Task description:
Please repeat, word for word, the part of the material below that opens with the line containing "Follow every image" and closes with the line containing "-0.019059, 0.749223, 0.319806]]", including both of those lines.

Material provided Start Marker

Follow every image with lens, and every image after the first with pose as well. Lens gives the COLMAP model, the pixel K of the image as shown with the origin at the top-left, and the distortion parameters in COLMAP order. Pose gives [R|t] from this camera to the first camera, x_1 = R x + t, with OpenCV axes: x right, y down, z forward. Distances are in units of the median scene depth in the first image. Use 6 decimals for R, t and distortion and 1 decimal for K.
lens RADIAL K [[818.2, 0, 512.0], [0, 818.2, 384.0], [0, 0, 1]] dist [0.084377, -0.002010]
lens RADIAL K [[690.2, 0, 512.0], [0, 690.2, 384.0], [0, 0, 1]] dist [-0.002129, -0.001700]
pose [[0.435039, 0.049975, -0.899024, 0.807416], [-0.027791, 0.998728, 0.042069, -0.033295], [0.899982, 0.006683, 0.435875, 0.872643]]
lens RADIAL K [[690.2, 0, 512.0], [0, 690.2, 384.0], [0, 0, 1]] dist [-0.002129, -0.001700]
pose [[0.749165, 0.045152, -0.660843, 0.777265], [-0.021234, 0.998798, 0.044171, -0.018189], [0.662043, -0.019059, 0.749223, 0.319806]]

Material provided End Marker
Material provided Start Marker

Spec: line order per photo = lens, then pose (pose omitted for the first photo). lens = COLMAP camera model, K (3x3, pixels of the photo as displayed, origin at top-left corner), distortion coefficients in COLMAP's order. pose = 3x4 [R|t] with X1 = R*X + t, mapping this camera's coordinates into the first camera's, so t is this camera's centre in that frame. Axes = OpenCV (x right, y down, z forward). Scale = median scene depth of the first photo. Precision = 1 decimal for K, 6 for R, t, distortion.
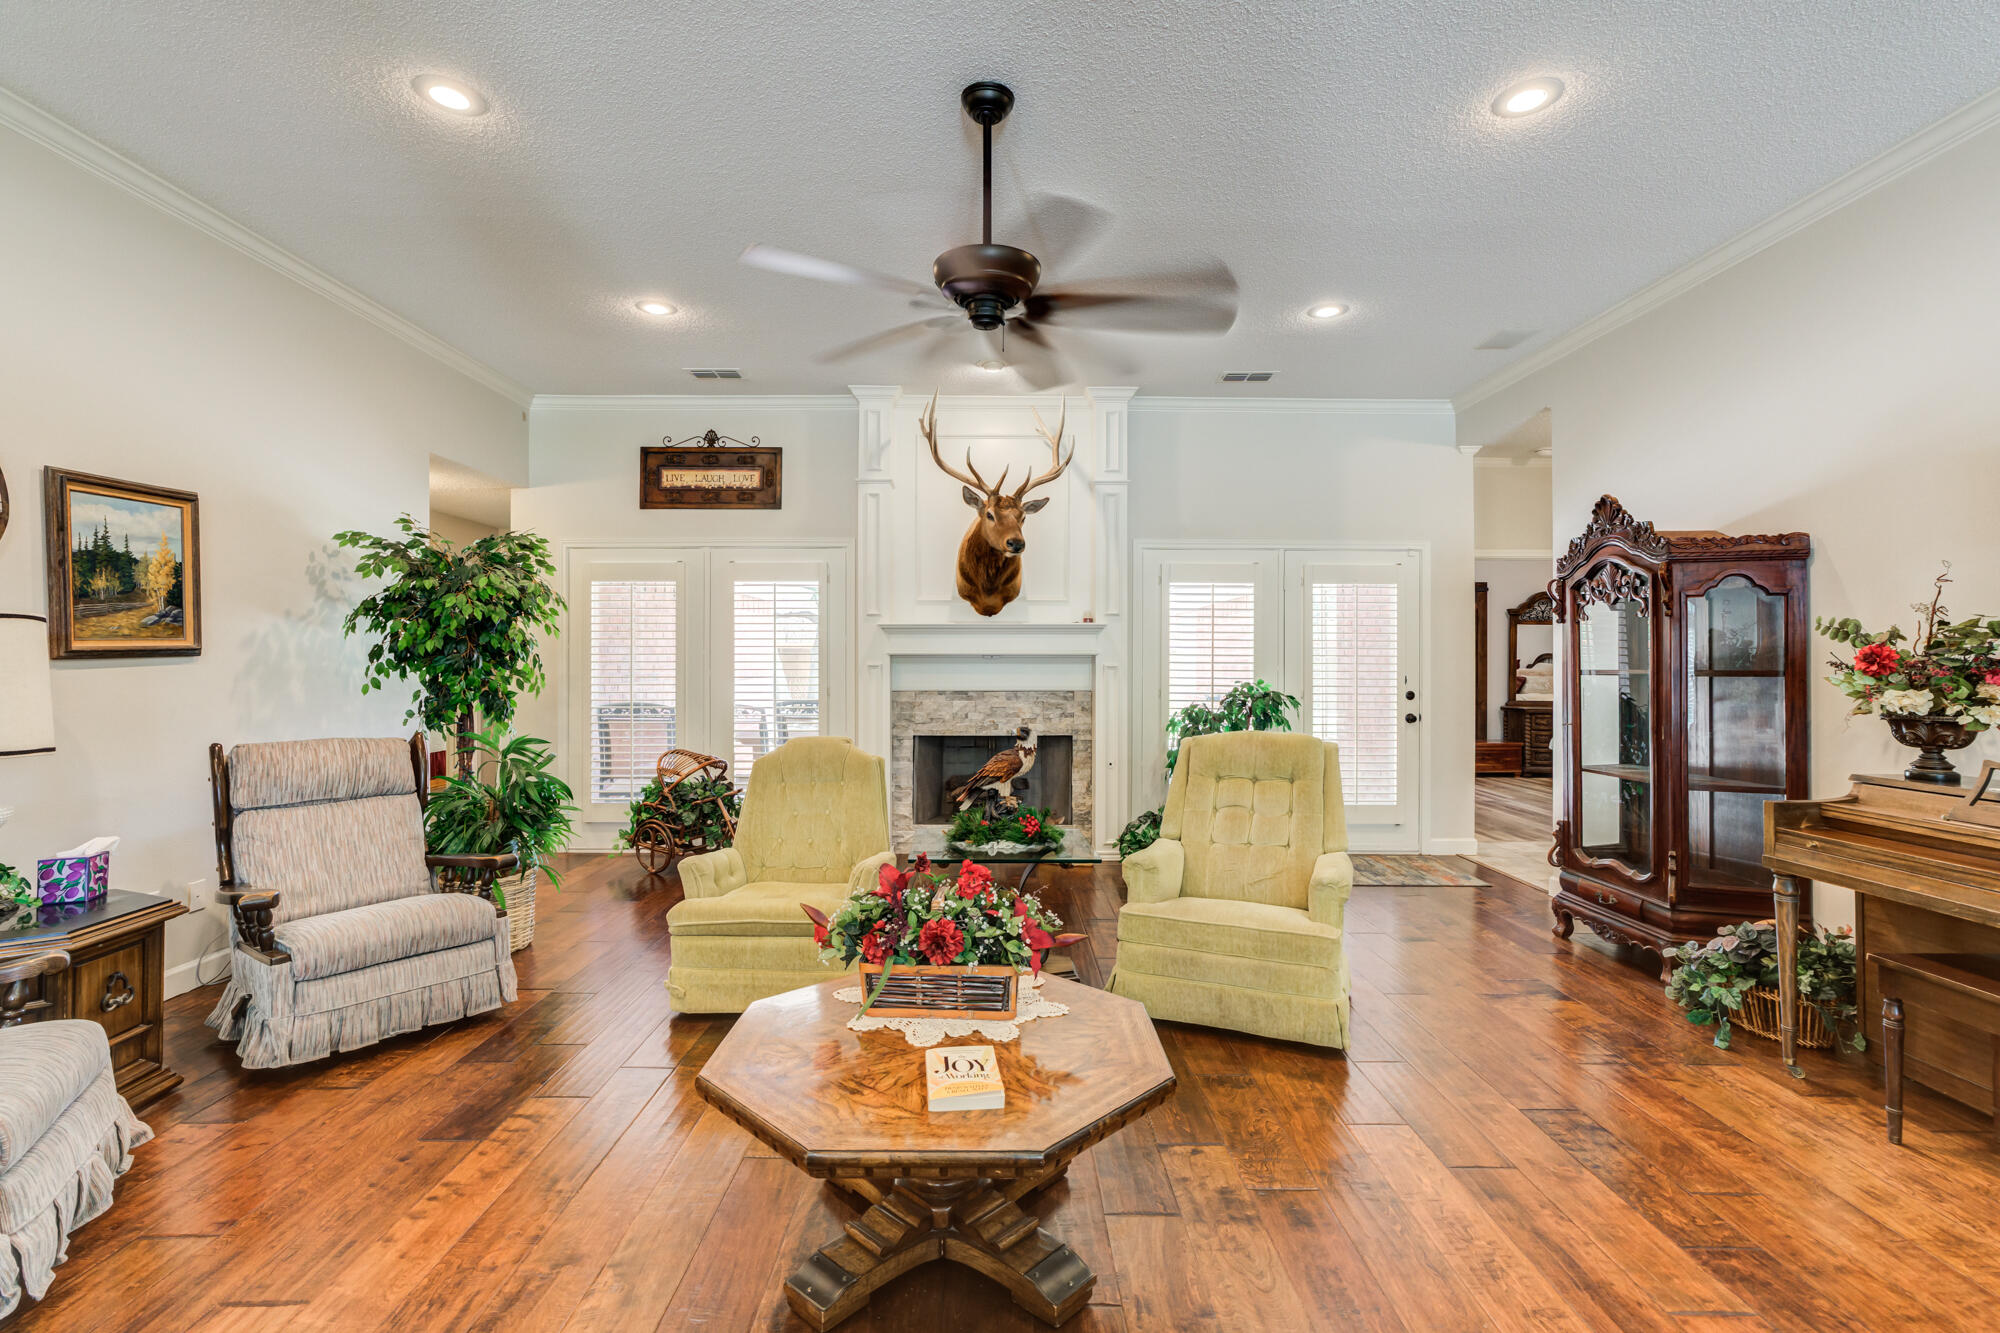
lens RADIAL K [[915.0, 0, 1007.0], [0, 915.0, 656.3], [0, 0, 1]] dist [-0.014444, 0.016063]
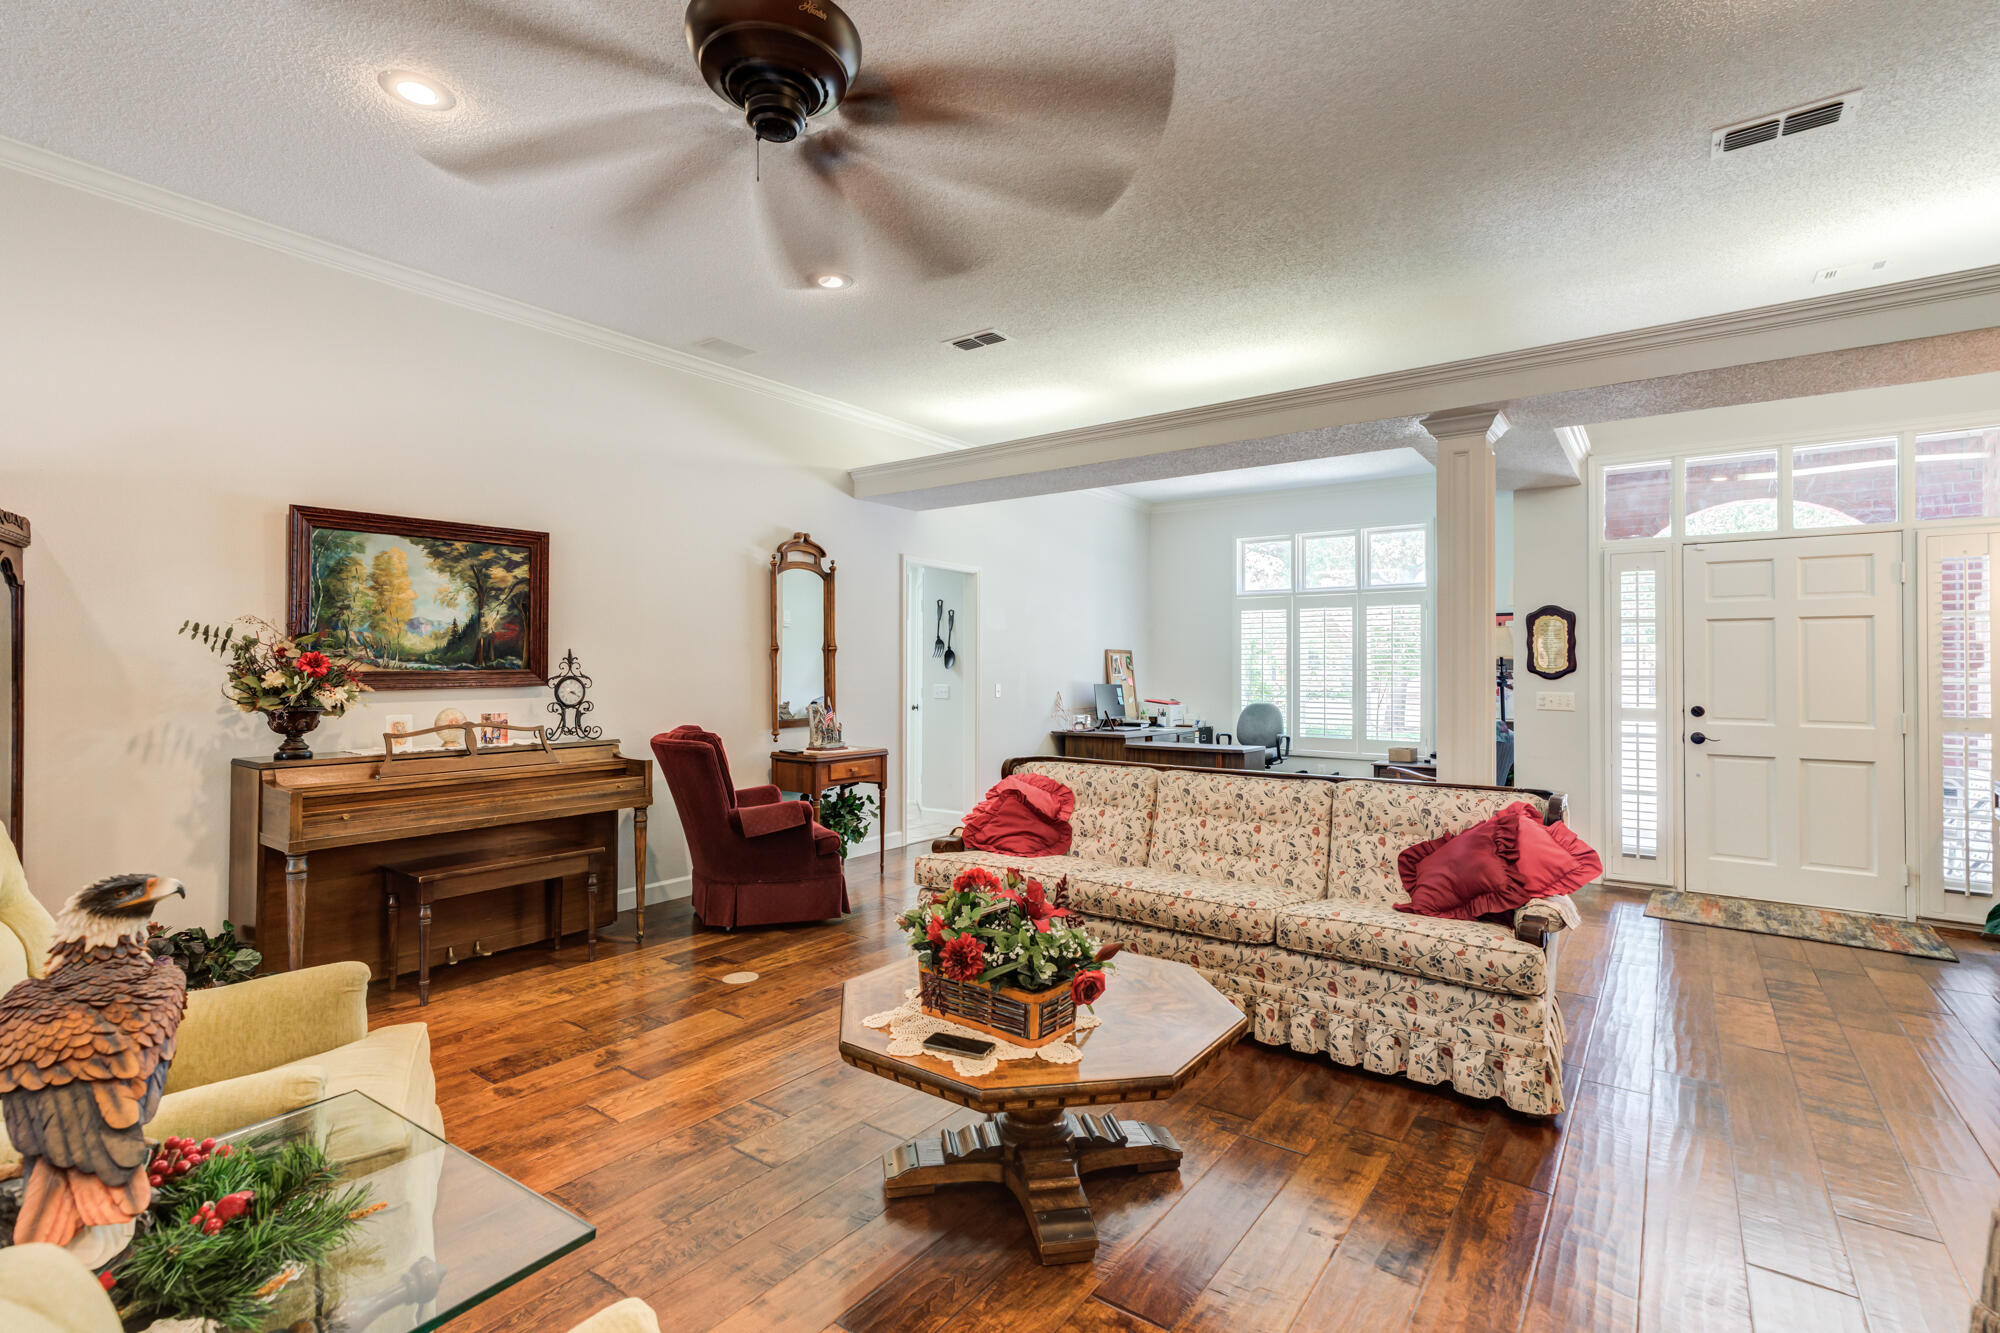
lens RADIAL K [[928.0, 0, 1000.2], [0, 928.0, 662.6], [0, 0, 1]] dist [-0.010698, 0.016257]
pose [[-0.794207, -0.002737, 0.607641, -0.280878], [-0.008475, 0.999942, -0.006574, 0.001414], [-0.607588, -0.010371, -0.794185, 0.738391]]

Material provided End Marker
Material provided Start Marker

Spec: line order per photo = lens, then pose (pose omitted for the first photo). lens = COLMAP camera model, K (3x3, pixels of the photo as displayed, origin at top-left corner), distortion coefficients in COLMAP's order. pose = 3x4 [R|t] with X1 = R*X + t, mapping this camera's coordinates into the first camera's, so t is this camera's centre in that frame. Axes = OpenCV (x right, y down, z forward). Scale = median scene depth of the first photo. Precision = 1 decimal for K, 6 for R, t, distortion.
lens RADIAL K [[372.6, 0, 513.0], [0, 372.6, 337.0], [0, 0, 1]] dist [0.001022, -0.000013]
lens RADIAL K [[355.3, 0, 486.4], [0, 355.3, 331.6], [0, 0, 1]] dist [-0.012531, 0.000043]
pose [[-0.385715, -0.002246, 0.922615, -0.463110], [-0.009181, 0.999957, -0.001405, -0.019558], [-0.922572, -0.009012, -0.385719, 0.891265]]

Material provided End Marker

Finished task:
Follow every image with lens, and every image after the first with pose as well. Lens gives the COLMAP model, the pixel K of the image as shown with the origin at the top-left, and the distortion parameters in COLMAP order. Pose gives [R|t] from this camera to the first camera, x_1 = R x + t, with OpenCV axes: x right, y down, z forward. Distances are in units of the median scene depth in the first image. Use 6 decimals for R, t and distortion and 1 decimal for K.
lens RADIAL K [[818.2, 0, 512.0], [0, 818.2, 384.0], [0, 0, 1]] dist [0.084377, -0.002010]
lens RADIAL K [[690.2, 0, 512.0], [0, 690.2, 384.0], [0, 0, 1]] dist [-0.002129, -0.001700]
pose [[0.435039, 0.049975, -0.899024, 0.807416], [-0.027791, 0.998728, 0.042069, -0.033295], [0.899982, 0.006683, 0.435875, 0.872643]]
lens RADIAL K [[690.2, 0, 512.0], [0, 690.2, 384.0], [0, 0, 1]] dist [-0.002129, -0.001700]
pose [[0.749165, 0.045152, -0.660843, 0.777265], [-0.021234, 0.998798, 0.044171, -0.018189], [0.662043, -0.019059, 0.749223, 0.319806]]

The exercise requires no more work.